(ANSA) – ROMA, 25 MAR – Ha ballato una sola estate l’Italia di Mancini campione d’Europa, isola felice in un cammino tormentato fatto di due assenze ai mondiali consecutive. Allora, non era tutta colpa dello sprovveduto Ventura, capro espiatorio per il flop 2018. Il calcio italiano deve riazzerarsi nuovamente. Dai club alla federazione, dai tecnici ai giocatori, dai procuratori ai vivai, tanti i soggetti coinvolti. Da Bearzot in poi i ct hanno spesso preferito affondare coi fedelissimi piuttosto che predisporre un ricambio. Mancini aveva meno motivi per farlo, a distanza di pochi mesi dall’Europeo vinto. Lo spirito di squadra sembra essersi però dissolto.

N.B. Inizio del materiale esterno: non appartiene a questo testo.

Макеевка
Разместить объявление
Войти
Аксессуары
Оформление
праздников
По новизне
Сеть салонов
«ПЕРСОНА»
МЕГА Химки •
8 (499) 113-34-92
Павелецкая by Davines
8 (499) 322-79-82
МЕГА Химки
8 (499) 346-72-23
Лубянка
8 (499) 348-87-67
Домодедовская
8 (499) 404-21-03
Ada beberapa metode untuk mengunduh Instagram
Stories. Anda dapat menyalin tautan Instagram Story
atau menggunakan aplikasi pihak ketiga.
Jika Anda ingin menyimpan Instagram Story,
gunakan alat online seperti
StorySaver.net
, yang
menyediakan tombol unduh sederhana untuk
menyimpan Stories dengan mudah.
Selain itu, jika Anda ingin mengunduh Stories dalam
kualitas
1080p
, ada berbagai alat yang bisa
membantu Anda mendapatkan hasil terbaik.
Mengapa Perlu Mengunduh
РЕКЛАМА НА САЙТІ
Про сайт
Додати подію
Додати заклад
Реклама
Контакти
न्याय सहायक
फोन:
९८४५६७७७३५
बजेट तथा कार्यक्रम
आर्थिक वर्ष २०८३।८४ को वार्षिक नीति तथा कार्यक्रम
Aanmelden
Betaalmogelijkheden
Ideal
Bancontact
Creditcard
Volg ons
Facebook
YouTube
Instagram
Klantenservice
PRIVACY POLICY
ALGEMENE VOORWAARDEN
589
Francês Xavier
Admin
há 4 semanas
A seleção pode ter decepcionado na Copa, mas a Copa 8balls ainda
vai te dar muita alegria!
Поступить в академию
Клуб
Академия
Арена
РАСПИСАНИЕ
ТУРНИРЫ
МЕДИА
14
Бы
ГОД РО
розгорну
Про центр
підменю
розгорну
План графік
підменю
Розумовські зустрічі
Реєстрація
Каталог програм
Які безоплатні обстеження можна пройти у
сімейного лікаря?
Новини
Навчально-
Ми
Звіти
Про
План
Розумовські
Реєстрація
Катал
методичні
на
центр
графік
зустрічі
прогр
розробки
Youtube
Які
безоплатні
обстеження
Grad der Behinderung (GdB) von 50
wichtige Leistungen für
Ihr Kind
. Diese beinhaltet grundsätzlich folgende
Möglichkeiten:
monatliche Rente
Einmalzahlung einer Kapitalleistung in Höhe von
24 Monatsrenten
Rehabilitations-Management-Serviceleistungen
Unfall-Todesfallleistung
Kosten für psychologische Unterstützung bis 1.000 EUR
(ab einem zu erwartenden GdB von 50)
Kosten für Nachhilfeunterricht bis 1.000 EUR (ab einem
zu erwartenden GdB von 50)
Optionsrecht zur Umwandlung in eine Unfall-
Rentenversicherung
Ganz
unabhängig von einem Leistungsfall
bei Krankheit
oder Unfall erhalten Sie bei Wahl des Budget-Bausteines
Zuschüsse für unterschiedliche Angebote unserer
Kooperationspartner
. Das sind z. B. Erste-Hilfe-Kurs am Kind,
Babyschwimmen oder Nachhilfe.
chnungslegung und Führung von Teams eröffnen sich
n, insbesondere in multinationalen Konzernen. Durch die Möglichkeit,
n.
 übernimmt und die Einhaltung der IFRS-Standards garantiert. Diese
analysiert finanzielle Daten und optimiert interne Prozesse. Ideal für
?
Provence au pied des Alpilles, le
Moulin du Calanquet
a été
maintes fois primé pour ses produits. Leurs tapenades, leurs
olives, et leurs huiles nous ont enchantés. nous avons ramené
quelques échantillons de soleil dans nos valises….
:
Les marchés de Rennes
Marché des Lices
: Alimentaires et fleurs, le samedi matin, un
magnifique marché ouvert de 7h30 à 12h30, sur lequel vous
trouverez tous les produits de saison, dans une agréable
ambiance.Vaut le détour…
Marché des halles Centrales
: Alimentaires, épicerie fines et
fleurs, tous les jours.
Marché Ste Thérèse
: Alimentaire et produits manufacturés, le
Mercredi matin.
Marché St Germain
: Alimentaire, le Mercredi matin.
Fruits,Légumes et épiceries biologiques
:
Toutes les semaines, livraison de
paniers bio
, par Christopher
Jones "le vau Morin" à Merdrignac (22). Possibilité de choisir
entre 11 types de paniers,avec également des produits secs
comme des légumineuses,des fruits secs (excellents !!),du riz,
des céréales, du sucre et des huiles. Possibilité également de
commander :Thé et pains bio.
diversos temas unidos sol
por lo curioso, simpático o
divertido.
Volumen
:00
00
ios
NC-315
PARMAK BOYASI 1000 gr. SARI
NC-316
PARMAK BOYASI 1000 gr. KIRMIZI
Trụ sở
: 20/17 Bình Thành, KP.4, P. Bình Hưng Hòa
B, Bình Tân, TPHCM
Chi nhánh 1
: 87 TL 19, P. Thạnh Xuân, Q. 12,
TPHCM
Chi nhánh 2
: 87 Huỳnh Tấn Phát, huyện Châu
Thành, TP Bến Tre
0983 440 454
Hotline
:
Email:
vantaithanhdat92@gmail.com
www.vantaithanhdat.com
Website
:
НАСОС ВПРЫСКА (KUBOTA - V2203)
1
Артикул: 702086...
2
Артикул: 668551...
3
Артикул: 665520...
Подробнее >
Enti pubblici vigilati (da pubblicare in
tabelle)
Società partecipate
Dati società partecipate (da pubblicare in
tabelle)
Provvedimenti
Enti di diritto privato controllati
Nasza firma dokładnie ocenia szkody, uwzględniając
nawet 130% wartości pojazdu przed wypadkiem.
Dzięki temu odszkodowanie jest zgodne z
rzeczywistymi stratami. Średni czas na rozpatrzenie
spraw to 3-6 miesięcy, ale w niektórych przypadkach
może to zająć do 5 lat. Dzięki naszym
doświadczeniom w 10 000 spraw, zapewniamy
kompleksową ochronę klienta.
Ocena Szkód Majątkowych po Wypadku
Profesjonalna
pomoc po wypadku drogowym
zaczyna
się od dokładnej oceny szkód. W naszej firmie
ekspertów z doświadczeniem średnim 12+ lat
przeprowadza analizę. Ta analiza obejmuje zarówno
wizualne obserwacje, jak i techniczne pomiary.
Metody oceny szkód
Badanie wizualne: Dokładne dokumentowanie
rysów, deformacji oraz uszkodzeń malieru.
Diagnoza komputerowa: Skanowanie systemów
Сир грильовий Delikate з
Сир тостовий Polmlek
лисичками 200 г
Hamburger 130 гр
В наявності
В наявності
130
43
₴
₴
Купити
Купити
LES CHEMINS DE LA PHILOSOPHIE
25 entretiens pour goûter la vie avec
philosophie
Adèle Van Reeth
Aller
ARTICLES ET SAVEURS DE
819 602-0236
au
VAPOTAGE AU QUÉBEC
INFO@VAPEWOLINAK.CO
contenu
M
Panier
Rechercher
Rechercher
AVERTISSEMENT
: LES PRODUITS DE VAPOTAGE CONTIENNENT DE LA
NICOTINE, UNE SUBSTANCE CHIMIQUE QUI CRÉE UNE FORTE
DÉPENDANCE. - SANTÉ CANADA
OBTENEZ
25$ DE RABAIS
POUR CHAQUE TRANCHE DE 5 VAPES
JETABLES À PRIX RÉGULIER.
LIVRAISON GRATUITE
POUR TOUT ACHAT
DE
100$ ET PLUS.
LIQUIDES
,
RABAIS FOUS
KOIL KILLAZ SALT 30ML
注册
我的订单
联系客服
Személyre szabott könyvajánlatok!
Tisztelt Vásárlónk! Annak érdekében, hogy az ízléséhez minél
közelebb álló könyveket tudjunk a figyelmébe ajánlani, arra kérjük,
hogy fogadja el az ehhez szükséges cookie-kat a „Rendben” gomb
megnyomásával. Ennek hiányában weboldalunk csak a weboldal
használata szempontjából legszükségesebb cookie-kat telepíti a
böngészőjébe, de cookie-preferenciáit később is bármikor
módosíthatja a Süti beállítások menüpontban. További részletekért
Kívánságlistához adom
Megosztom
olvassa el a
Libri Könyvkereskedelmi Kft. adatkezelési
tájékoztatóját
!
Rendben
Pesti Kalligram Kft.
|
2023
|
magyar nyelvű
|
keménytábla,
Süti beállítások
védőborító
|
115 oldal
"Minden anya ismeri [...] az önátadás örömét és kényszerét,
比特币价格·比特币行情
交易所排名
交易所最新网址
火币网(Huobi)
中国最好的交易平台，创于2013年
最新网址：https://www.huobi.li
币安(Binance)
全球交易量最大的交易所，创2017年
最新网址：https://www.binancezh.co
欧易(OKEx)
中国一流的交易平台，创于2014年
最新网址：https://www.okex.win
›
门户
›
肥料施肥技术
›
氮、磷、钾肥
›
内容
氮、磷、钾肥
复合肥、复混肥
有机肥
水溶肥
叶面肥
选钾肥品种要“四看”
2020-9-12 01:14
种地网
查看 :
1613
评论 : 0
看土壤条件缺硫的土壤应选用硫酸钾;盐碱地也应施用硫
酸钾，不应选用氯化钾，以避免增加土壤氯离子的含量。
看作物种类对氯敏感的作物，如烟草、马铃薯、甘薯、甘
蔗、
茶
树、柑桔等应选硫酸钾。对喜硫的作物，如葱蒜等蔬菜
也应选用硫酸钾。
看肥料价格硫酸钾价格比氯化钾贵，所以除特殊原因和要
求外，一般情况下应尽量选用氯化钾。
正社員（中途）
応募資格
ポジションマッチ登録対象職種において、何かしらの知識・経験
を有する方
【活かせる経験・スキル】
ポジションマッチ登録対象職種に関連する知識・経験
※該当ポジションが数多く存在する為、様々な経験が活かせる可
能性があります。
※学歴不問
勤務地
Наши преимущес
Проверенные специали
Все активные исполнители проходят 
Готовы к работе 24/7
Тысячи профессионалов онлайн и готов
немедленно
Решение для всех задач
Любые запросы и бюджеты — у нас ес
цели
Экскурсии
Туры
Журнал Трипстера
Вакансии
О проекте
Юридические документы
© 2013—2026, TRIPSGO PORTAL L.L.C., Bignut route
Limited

– TECNICI POCO CORAGGIOSI: Ci sono i grossi nomi (Sarri, Mourinho, Allegri), gli esperti in predicato di vincere (Pioli, Spalletti, Inzaghi, Gasperini), i giovani dotati (Italiano, Dionisi, Tudor), ma la differenza con le partite di Premier e Liga e’ abissale.
– CLUB EGOISTI: troppi galli in un pollaio senza un equilibrio di visione e interessi fra grandi e piccoli.
Meglio spartirsi qualche osso che programmare per crescere. Rimandare un turno per aiutare Mancini è stato bocciato. E non basta a giustificare questa miopia le ingenti somme perse in due anni causa covid.
– FIGC: arduo il compito del presidente Gravina chiamato a gestire la nazionale confliggendo spesso con gli interessi dei club. Cambiare le regole, riformare i campionati e ridurre il numero delle squadre in A è un progetto che continua ad essere in salita.
– VIVAI E PROCURATORI: le squadre Primavera sono piene di stranieri. Costano di meno, vengono presi ‘all’ingrosso’, procurano cospicui introiti di intermediazione. Il beffardo risultato è però che perdono anche non promuovendo giocatori italiani. All’estero (il Barcellona insegna) funziona diversamente. (ANSA).